— Tasks —
1. Reproduce the passage of the Persian Gulf statement starting with "Statement on Opening" and going on through "to address them?".
2. According to the Persian Gulf statement, which country has the United States chosen as its extra regional anchor under its Indo Pacific Strategy?
3. Continue the Persian Gulf statement after its last sentence.

— Selected extract —
Statement on Opening New Horizons in the Persian Gulf: Current Issues and Future Scenarios” Tehran Forum, IPIS


Tehran Forum
IPIS, 6-7 January 2020
Statement by the Director General ISSI at the Plenary Session

Opening New Horizons in the Persian Gulf: Current Issues and Future Scenarios


  1. Global horizon has seen far reaching changes.
  2. The situation on the regional horizon is equally grim.
  3. What is causing tensions in the Gulf and how to address them?
  4. And Where do we go from here?

Global Horizon: far reaching changes.

  1. Major power competition: At the global horizon, we can see major changes taking place, especially in Asia, where the rise of China has necessitated a new balance of power. The United States now regards China and Russia as its competitors as per its National Security Strategy. The US has embarked on an Indo Pacific Strategy, and chosen India as its extra regional anchor. This too is perceived as China containment policy by the US.

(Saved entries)
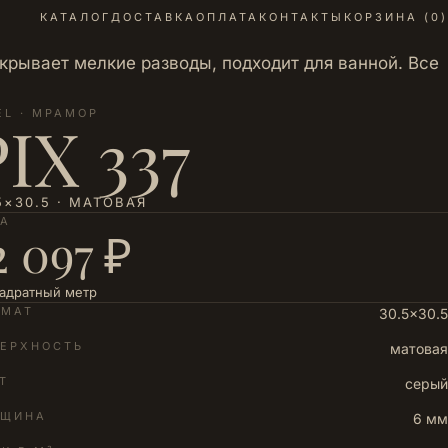
КАТАЛОГ
ДОСТАВКА
ОПЛАТА
КОНТАКТЫ
КОРЗИНА (
0
)
крывает мелкие разводы, подходит для ванной. Все
EL · МРАМОР
IX 337
5×30.5 · МАТОВАЯ
НА
2 097 ₽
вадратный метр
РМАТ
30.5×30.5
ЕРХНОСТЬ
матовая
Т
серый
ЛЩИНА
6 мм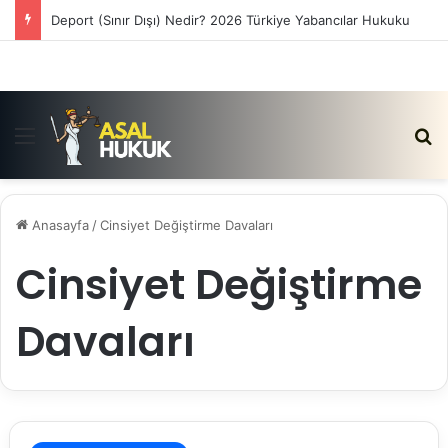
Deport (Sınır Dışı) Nedir? 2026 Türkiye Yabancılar Hukuku
Menü
Ar
Anasayfa
/
Cinsiyet Değiştirme Davaları
Cinsiyet Değiştirme
Davaları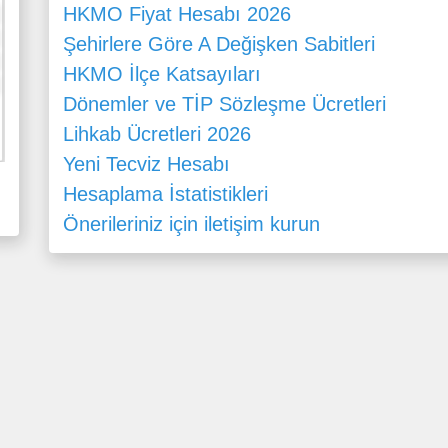
HKMO Fiyat Hesabı 2026
Şehirlere Göre A Değişken Sabitleri
HKMO İlçe Katsayıları
Dönemler ve TİP Sözleşme Ücretleri
Lihkab Ücretleri 2026
Yeni Tecviz Hesabı
Hesaplama İstatistikleri
Önerileriniz için iletişim kurun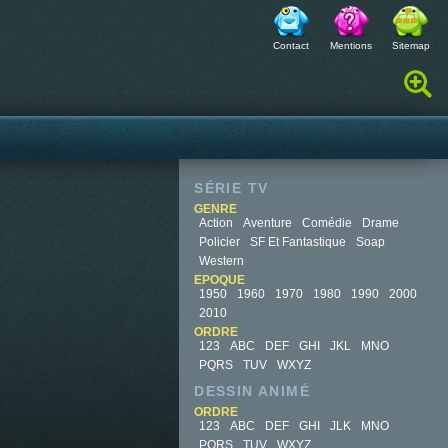
Contact
Mentions
Sitemap
Rechercher :
SÉRIE TV
GENRE
Action
Aventure
Comédie
Drame
Policier
SF Et Fantastique
Soap
Western
EPOQUE
1950
1960
1970
1980
1990
2000
2010
ORDRE
123
ABC
DEF
GHI
JKL
MNO
PQRS
TUV
WXYZ
DESSIN ANIMÉ
ORDRE
123
ABC
DEF
GHI
JLK
MNO
PQRS
TUV
WXYZ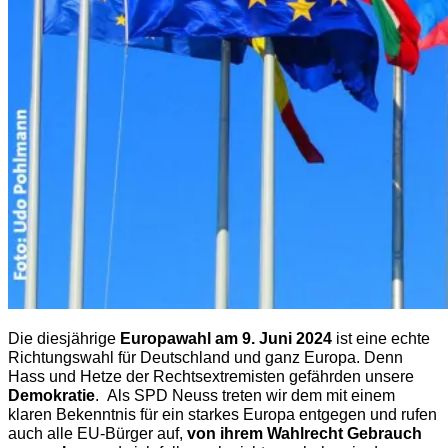
Die diesjährige
Europawahl am 9. Juni 2024
ist eine echte
Richtungswahl für Deutschland und ganz Europa. Denn
Hass und Hetze der Rechtsextremisten gefährden unsere
Demokratie
. Als SPD Neuss treten wir dem mit einem
klaren Bekenntnis für ein starkes Europa entgegen und rufen
auch alle EU-Bürger auf,
von ihrem Wahlrecht Gebrauch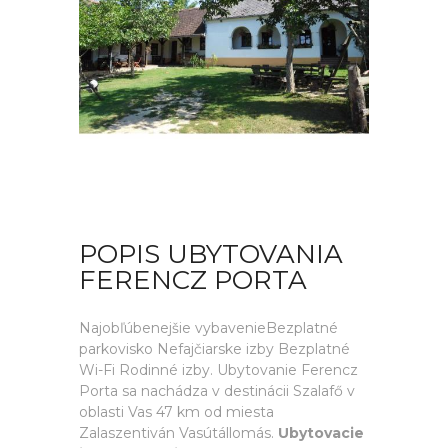
POPIS UBYTOVANIA
FERENCZ PORTA
Najobľúbenejšie vybavenieBezplatné
parkovisko Nefajčiarske izby Bezplatné
Wi-Fi Rodinné izby. Ubytovanie Ferencz
Porta sa nachádza v destinácii Szalafő v
oblasti Vas 47 km od miesta
Zalaszentiván Vasútállomás.
Ubytovacie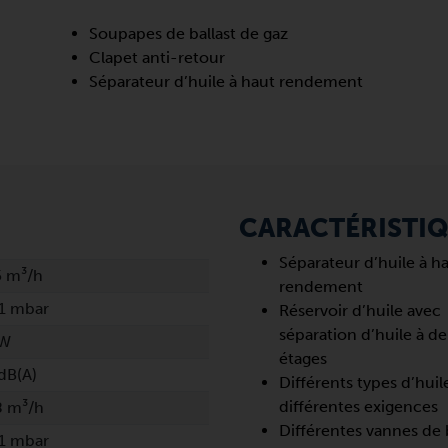
Soupapes de ballast de gaz
Clapet anti-retour
Séparateur d’huile à haut rendement
CARACTÉRISTI
Séparateur d’huile à h
5 m³/h
rendement
1 mbar
Réservoir d’huile avec
séparation d’huile à d
kW
étages
dB(A)
Différents types d’huil
différentes exigences
8 m³/h
Différentes vannes de b
1 mbar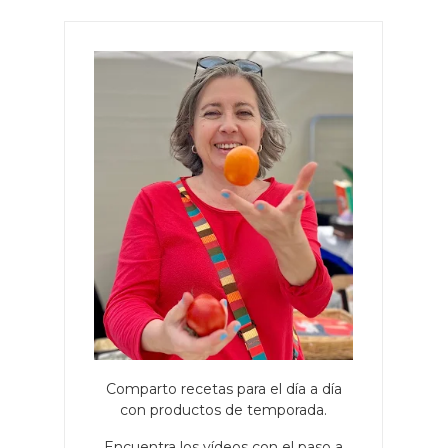
Comparto recetas para el día a día
con productos de temporada.
Encuentra los vídeos con el paso a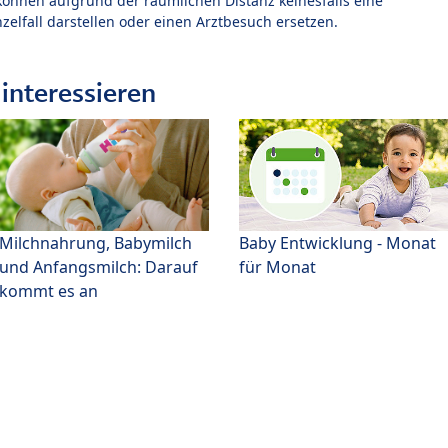
können aufgrund der räumlichen Distanz keinesfalls eine
zelfall darstellen oder einen Arztbesuch ersetzen.
interessieren
Milchnahrung, Babymilch
Baby Entwicklung - Monat
und Anfangsmilch: Darauf
für Monat
kommt es an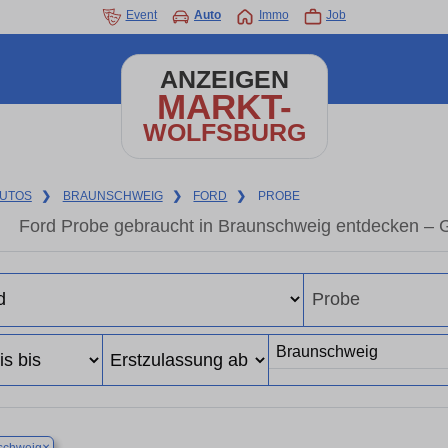
Event
Auto
Immo
Job
ANZEIGEN
MARKT-
WOLFSBURG
UTOS
❯
BRAUNSCHWEIG
❯
FORD
❯
PROBE
Ford Probe gebraucht in Braunschweig entdecken – 
×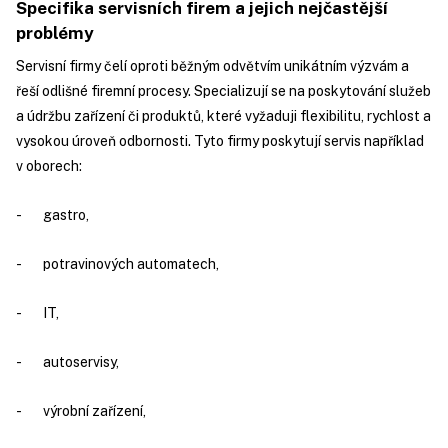
Specifika servisních firem a jejich nejčastější
problémy
Servisní firmy čelí oproti běžným odvětvím unikátním výzvám a
řeší odlišné firemní procesy. Specializují se na poskytování služeb
a údržbu zařízení či produktů, které vyžaduji flexibilitu, rychlost a
vysokou úroveň odbornosti. Tyto firmy poskytují servis například
v oborech:
- gastro,
- potravinových automatech,
- IT,
- autoservisy,
- výrobní zařízení,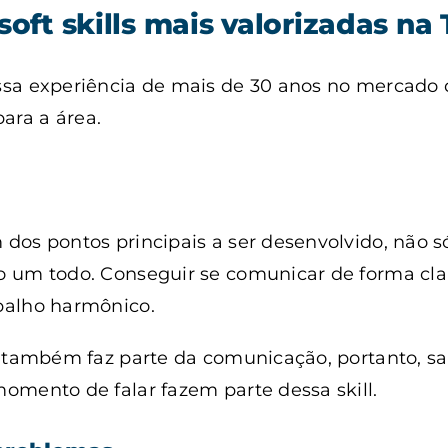
soft skills mais valorizadas na 
sa experiência de mais de 30 anos no mercado d
 para a área.
os pontos principais a ser desenvolvido, não s
 um todo. Conseguir se comunicar de forma clar
balho harmônico.
 também faz parte da comunicação, portanto, sa
omento de falar fazem parte dessa skill.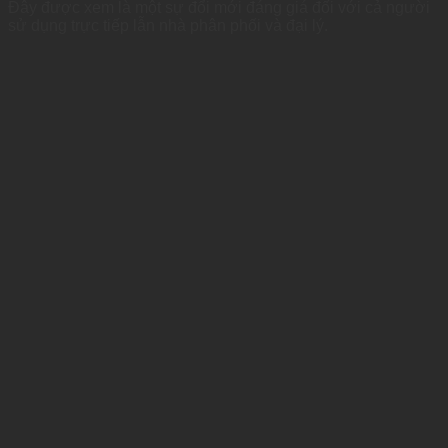
Đây được xem là một sự đổi mới đáng giá đối với cả người
sử dụng trực tiếp lẫn nhà phân phối và đại lý.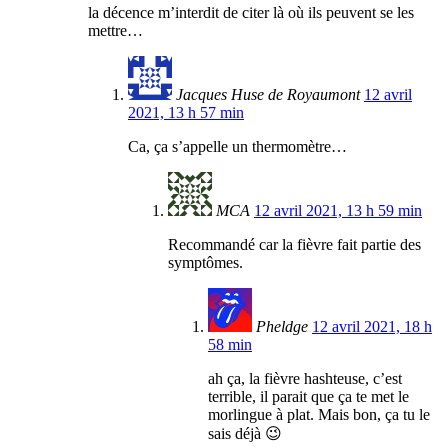
la décence m’interdit de citer là où ils peuvent se les
mettre…
Jacques Huse de Royaumont
12 avril
2021, 13 h 57 min
Ca, ça s’appelle un thermomètre…
MCA
12 avril 2021, 13 h 59 min
Recommandé car la fièvre fait partie des
symptômes.
Pheldge
12 avril 2021, 18 h
58 min
ah ça, la fièvre hashteuse, c’est
terrible, il parait que ça te met le
morlingue à plat. Mais bon, ça tu le
sais déjà 😉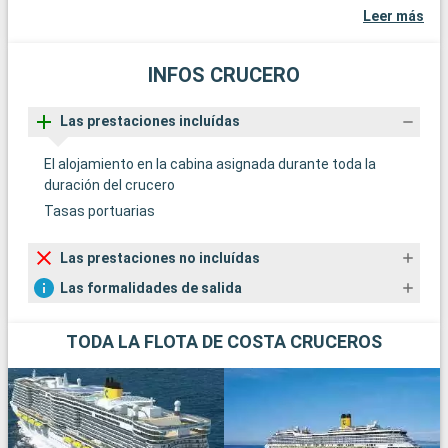
Leer más
INFOS CRUCERO
Las prestaciones incluídas
El alojamiento en la cabina asignada durante toda la
duración del crucero
Tasas portuarias
Las prestaciones no incluídas
Las formalidades de salida
TODA LA FLOTA DE COSTA CRUCEROS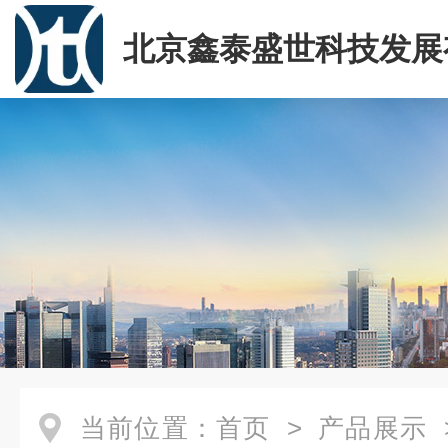
北京鑫泰盛世科技发展
司
当前位置：
首页
>
产品展示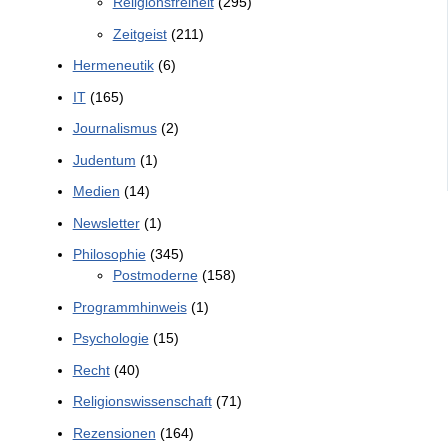
Religionsfreiheit
(295)
Zeitgeist
(211)
Hermeneutik
(6)
IT
(165)
Journalismus
(2)
Judentum
(1)
Medien
(14)
Newsletter
(1)
Philosophie
(345)
Postmoderne
(158)
Programmhinweis
(1)
Psychologie
(15)
Recht
(40)
Religionswissenschaft
(71)
Rezensionen
(164)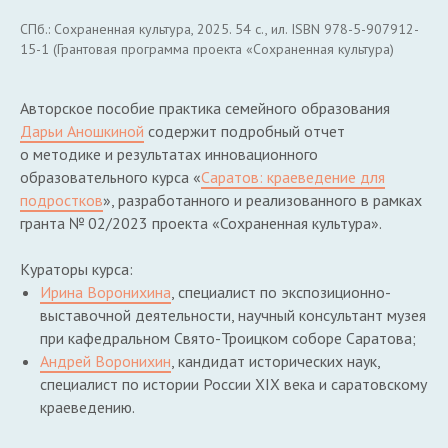
СПб.: Сохраненная культура, 2025. 54 с., ил. ISBN 978-5-907912-
15-1 (Грантовая программа проекта «Сохраненная культура)
Авторское пособие практика семейного образования
Дарьи Аношкиной
содержит подробный отчет
о методике и результатах инновационного
образовательного курса «
Саратов: краеведение для
подростков
», разработанного и реализованного в рамках
гранта № 02/2023 проекта «Сохраненная культура».
Кураторы курса:
Ирина Воронихина
, специалист по экспозиционно-
выставочной деятельности, научный консультант музея
при кафедральном Свято-Троицком соборе Саратова;
Андрей Воронихин
, кандидат исторических наук,
специалист по истории России ХIХ века и саратовскому
краеведению.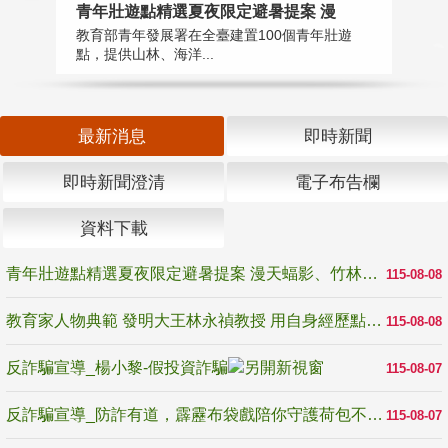
教
青年壯遊點精選夏夜限定避暑提案 漫
在
教育部青年發展署在全臺建置100個青年壯遊
譽
點，提供山林、海洋...
最新消息
即時新聞
即時新聞澄清
電子布告欄
資料下載
青年壯遊點精選夏夜限定避暑提案 漫天蝠影、竹林尋蛙、茶香夜觀 邀青年暮色出發
115-08-08
教育家人物典範 發明大王林永禎教授 用自身經歷點亮學生的路
115-08-08
反詐騙宣導_楊小黎-假投資詐騙
115-08-07
反詐騙宣導_防詐有道，霹靂布袋戲陪你守護荷包不受騙
115-08-07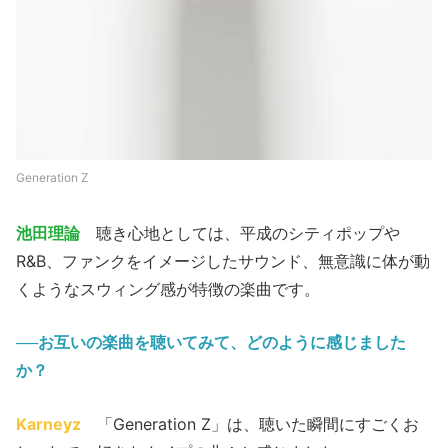
Generation Z
池田理論
聴き心地としては、平成のシティポップや
R&B、ファンクをイメージしたサウンド、無意識に体が動
くようなスウィング感が特徴の楽曲です。
──お互いの楽曲を聴いてみて、どのように感じました
か？
Karneyz
「Generation Z」は、聴いた瞬間にすごくお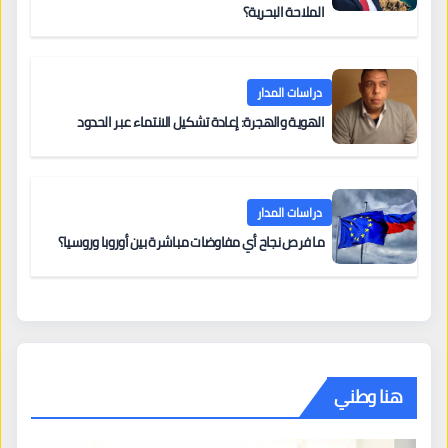
الملاحة البحرية؟
دراسات المدار
الهوية والهجرة: إعادة تشكيل الانتماء عبر الحدود
دراسات المدار
ما فرص نجاح أي مفاوضات مباشرة بين أوروبا وروسيا؟
هنا وطني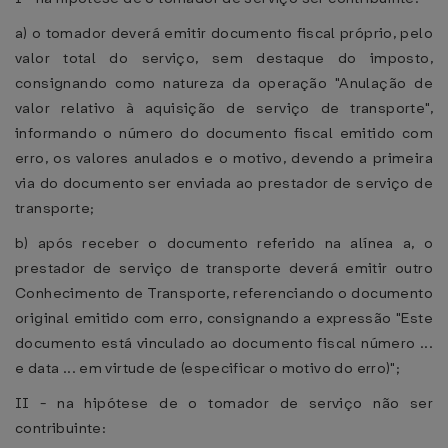
a) o tomador deverá emitir documento fiscal próprio, pelo
valor total do serviço, sem destaque do imposto,
consignando como natureza da operação "Anulação de
valor relativo à aquisição de serviço de transporte",
informando o número do documento fiscal emitido com
erro, os valores anulados e o motivo, devendo a primeira
via do documento ser enviada ao prestador de serviço de
transporte;
b) após receber o documento referido na alínea a, o
prestador de serviço de transporte deverá emitir outro
Conhecimento de Transporte, referenciando o documento
original emitido com erro, consignando a expressão "Este
documento está vinculado ao documento fiscal número ...
e data ... em virtude de (especificar o motivo do erro)";
II - na hipótese de o tomador de serviço não ser
contribuinte: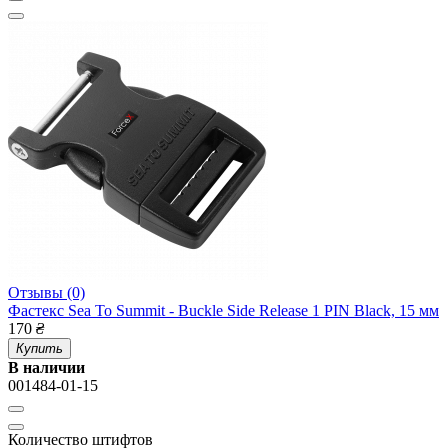
Отзывы (0)
Фастекс Sea To Summit - Buckle Side Release 1 PIN Black, 15 мм
170
₴
Купить
В наличии
001484-01-15
Количество штифтов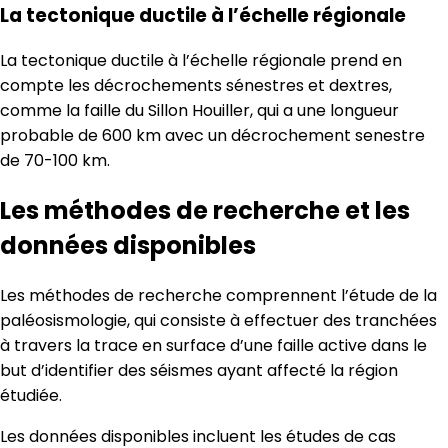
La tectonique ductile à l’échelle régionale
La tectonique ductile à l’échelle régionale prend en
compte les décrochements sénestres et dextres,
comme la faille du Sillon Houiller, qui a une longueur
probable de 600 km avec un décrochement senestre
de 70-100 km.
Les méthodes de recherche et les
données disponibles
Les méthodes de recherche comprennent l’étude de la
paléosismologie, qui consiste à effectuer des tranchées
à travers la trace en surface d’une faille active dans le
but d’identifier des séismes ayant affecté la région
étudiée.
Les données disponibles incluent les études de cas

— Outputs in order —
1.
Statement on Opening New Horizons in the Persian Gulf: Current Issues and Future Scenarios” Tehran Forum, IPIS


Tehran Forum
IPIS, 6-7 January 2020
Statement by the Director General ISSI at the Plenary Session

Opening New Horizons in the Persian Gulf: Current Issues and Future Scenarios


  1. Global horizon has seen far reaching changes.
  2. The situation on the regional horizon is equally grim.
  3. What is causing tensions in the Gulf and how to address them?

2. India

3.
  1. Multilateralism is being marginalized, and challenged by Unilateralism. United Nations is being side-lined. However, there are still some sane voices calling for respecting globalism. China has emerged as the champion of globalism at a time when the world is increasingly being marked by unilateralism. China’s BRI engages over sixty countries in Eurasian landmass.
  1. Narrow nationalism is rising. Many other phobias like Islamophobia, xenophobia are intensifying. Immigrants are now viewed as a security or economic threat. There is now greater struggle for resources, both within each country and between countries.
  1. Trade wars are emerging, undermining the progress made in decades on free international trade.
  • Arms control regimes between the US and Russia are falling apart, giving rise to new arms race between the US and Russia and also igniting arms races in different regions of the world.
  • Hot spots: while old hot spots are still alive, new ones are emerging. The ISIS continues to pose threat to the stability of several countries.
  • Emerging technologies are making the world ever more complex, especially cyber security, artificial intelligence. Yet, not much is happening in terms of international rule making.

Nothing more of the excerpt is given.